The children of my colleague were in the office the other day, waiting for him to get done with a meeting because they were going to Dubai. The boy is 4 and his sister is 7. My colleague is always, always running late. So when I saw the kids in the lobby of our office, looking bored, I asked them if they wanted to make a planet with me.
Of course they did. What kid wouldn't want to make a planet? We went into the kitchen and took the glass plate and that little rotating ring thingy out of the microwave (the tea boy looked on, fear in his eyes). Then we got some binder clips out of the supply closet (no one uses paper clips here, weird, they didn't use them in Greece, either). Finally we took some paper out of the trash next to the printer, and headed to the conference room.
We spent a few minutes making space debris by wrinkling up the paper into balls. Boy seemed to really enjoy that. Then we put the space debris on the microwave plate so we would have our solar belt. An argument ensued between Boy and Girl, because they both wanted to be the sun, but then I convinced Girl that being the space debris manager was a much harder job, so she finally agreed to do that. While I was selling Girl on the management position, Boy was practicing making sun noises. He did a good job of sounding like the sun.
We got our solar belt rotating, and then Boy, playing the sun, started having sun flashes and knocking the space debris out of its orderly orbit and into other space debris. Girl did her best to keep up, but she's very methodical, and it was taking over a minute for her to combine to bits of space debris together with the binder clips because she wanted it to look nice. Meanwhile the sun was going crazy with sun flashes, and spinning the microwave plate way too fast. I explained to Girl that no planet is perfect in shape, and that they are more interesting for being not perfect in shape, and we were able to continue on at a faster pace.

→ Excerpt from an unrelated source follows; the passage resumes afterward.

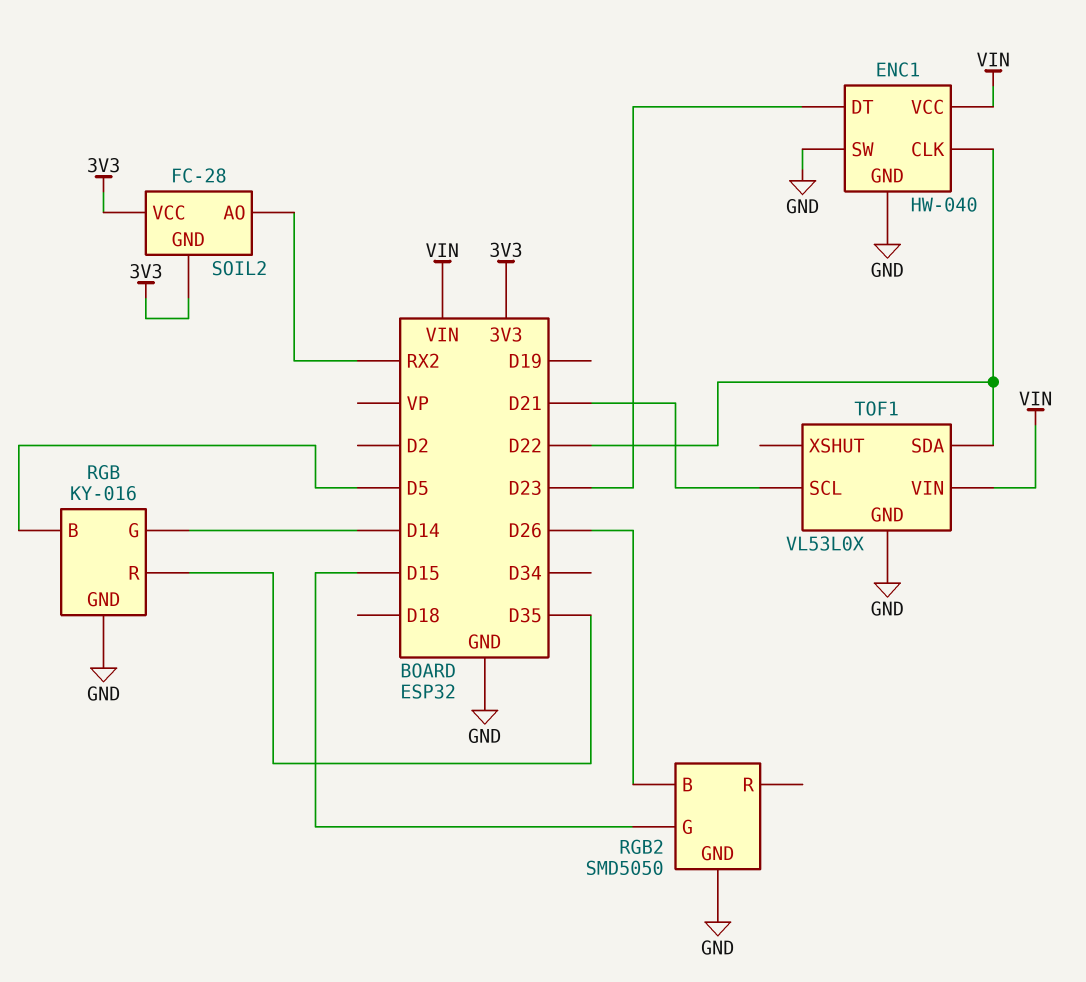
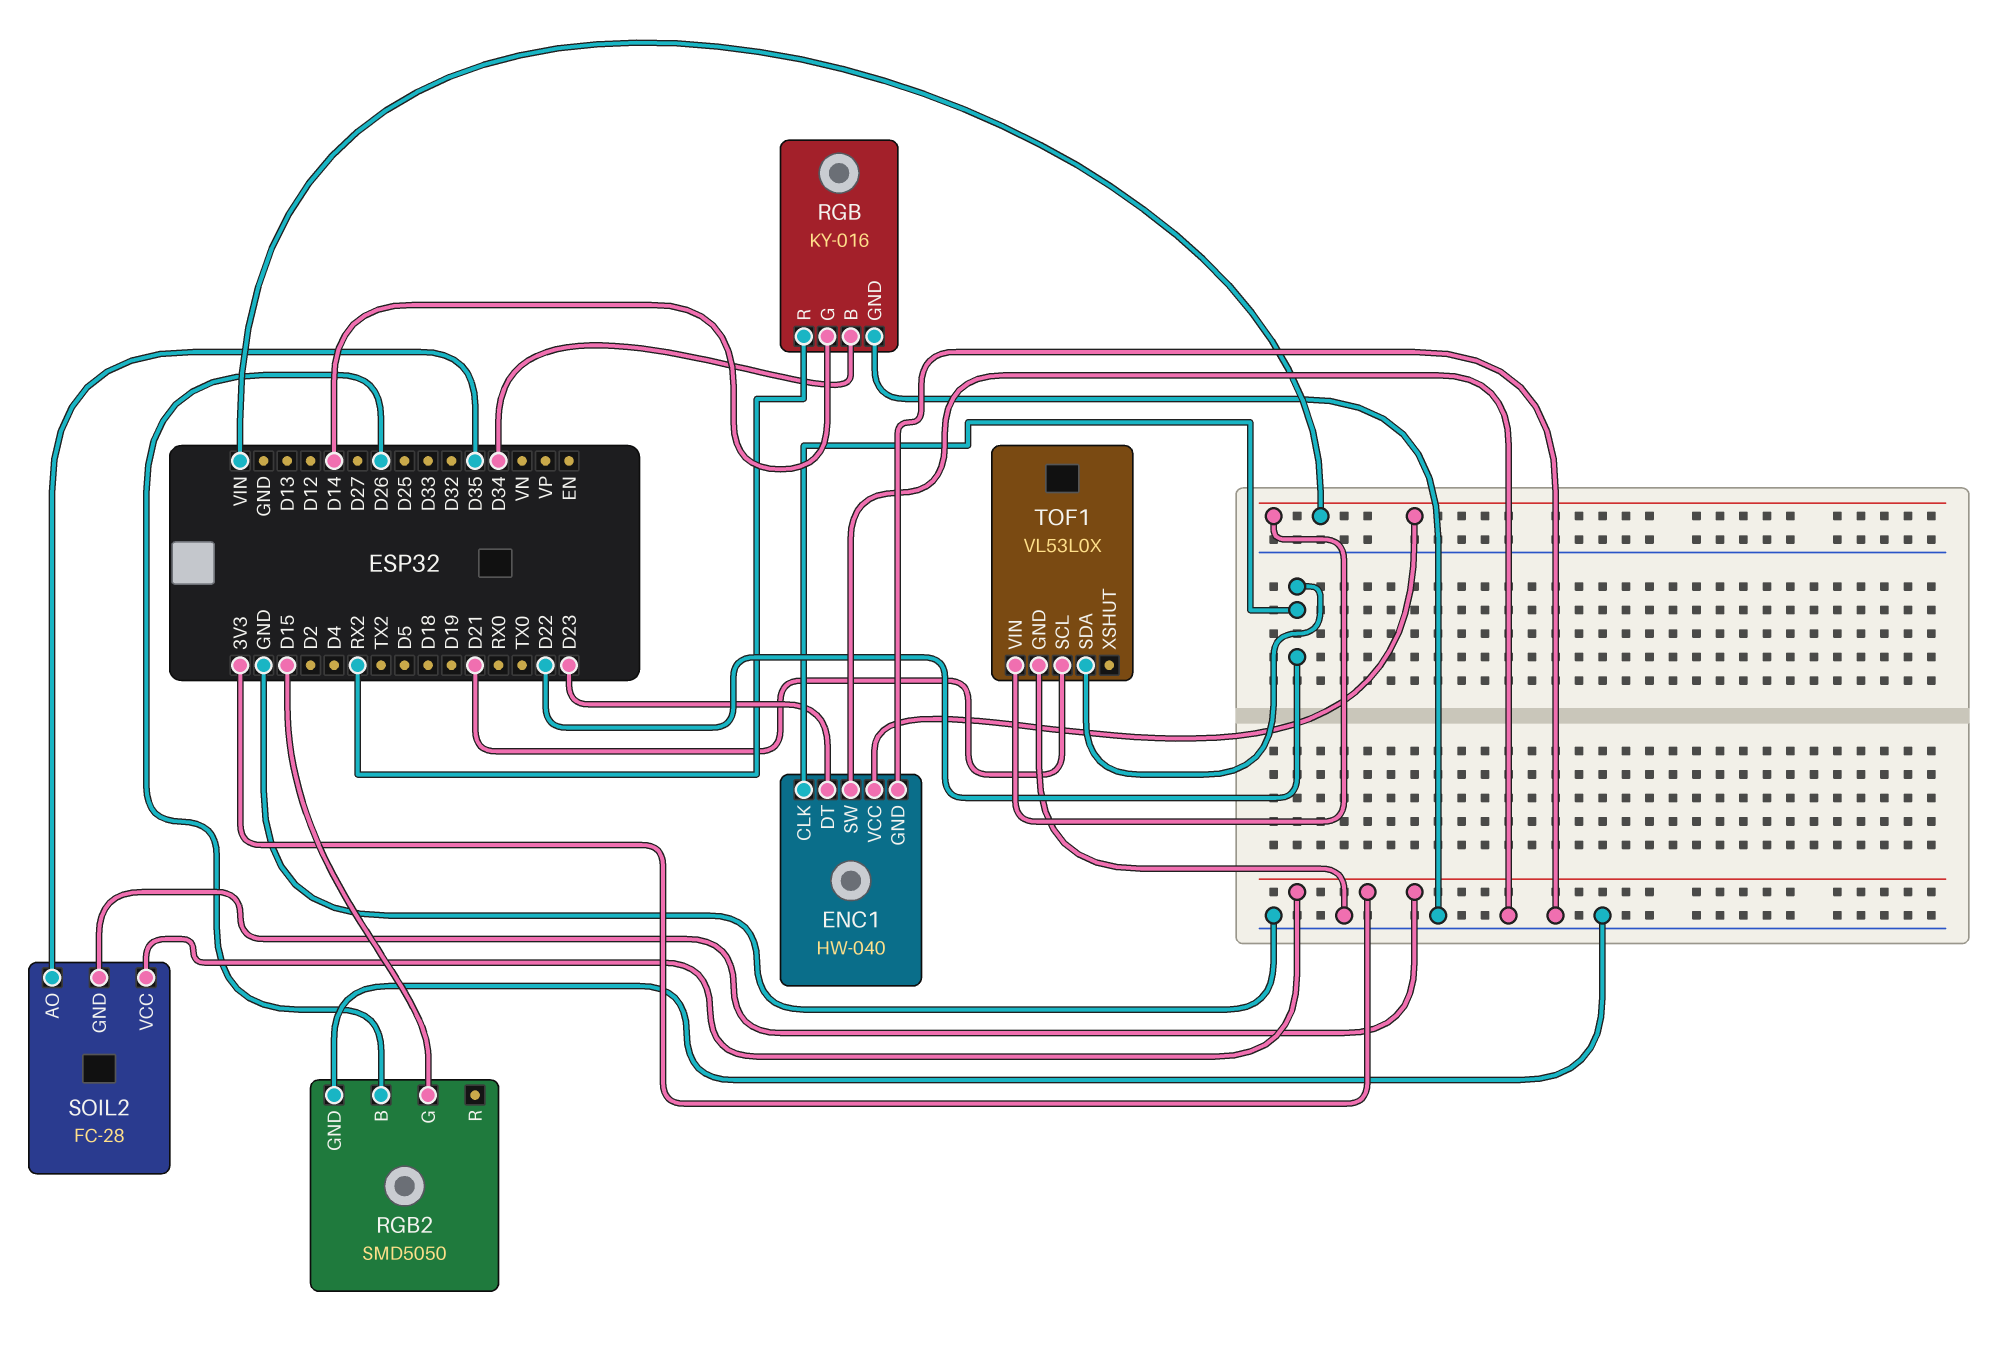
RGB pin B: D5 -> D34
RGB pin R: D35 -> RX2
SOIL2 pin AO: RX2 -> D35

Finally, all the space debris had been joined up. Girl was holding this mash up of wadded paper and binder clips. Boy was interested in seeing it, but luckily did not try to grab it away from her. His hands were busy still spinning the microwave plate.
"Behold," I said, "the planet you created!"
Now, most people might be excited for at least 5 minutes after creating a planet. But, kids have a shorter attention span than that. So, after naming the planet ("Dog" because they both want a pet dog), I realized they were getting bored and that perhaps the microwave plate was going to get broken.
So I asked them if their planet was going to be dense or light. They wanted dense. Then I created another planet, out of one piece of space debris, and said mine was a light planet, and then I was going to show them how these planets could orbit, except that they took this as an opportunity to chase me. So we started running around the conference room with our planets, and I started to worry because there are a lot of power strips laying on the floor, and most of them give off sparks because they aren't fully plugged in to the wall sockets, and I didn't want anyone to get an electric shock or trip, so I thought it might be time for a location change.
My planet, coming to the end of a conference room rotation, near the door, said "this galaxy is too scary, I'm going to another galaxy somewhere else where planets aren't trying to crash into me". Then I ran out of the conference room, but not before slowing down the killer planet Dog by closing the door after I exited. I dashed across the lobby, ran into my office, and hid under the desk.
By this point I could hear the planet Dog, more clever than I, slowly walking across the lobby so as to not get yelled at for running in the office. I could hear them whispering in the hall, trying to figure out where I was, so my planet said "I like this galaxy a lot better, because no planet is trying to get me". Boy and Girl ran into my room and I jumped out from under the desk, brandishing my planet. They both shrieked, and then Boy slapped my planet out of my hand. It landed on the floor and was flattened by Boy's sandal. Girl participated in the destruction too, grinding the little paper wad ridges down with her fabulous low heeled sparkly pink shoes.
"This is a cosmic catastrophe!" I said. I picked my planet up and pretended it was crying.
Girl told my planet that it could be part of planet Dog if it would just stop crying. So my planet stopped crying and we tried to fasten it on to planet Dog. But it was crushed so badly the fastening wasn't working. We finally folded my planet up and put it inside their planet (this can actually happen in real life).
Meanwhile, my colleague had walked into the office. He was giving me that look like what in the hell are you doing besides teaching my kids to run around the office? They showed him their planet. I think he was expecting something a little more, I don't know, stylish. He wanted them to throw it away but they wouldn't. He growled at me "I don't want that thing in the car" because he's a super neat freak (worse than me, even). I said I would keep the planet in my galaxy until they came back to the office and that it might get lonely not being with other planets. Girl said "But we can make more planets at home". My colleague looked even more unhappy.
Anyway, last I saw of planet Dog, it was leaving my galaxy and heading off to another galaxy far, far away. I got a text from my colleague last night. Boy is still making noises, pretending to be the sun, and Girl keeps saying "this is a cosmic catastrophe" every time the littlest thing goes wrong.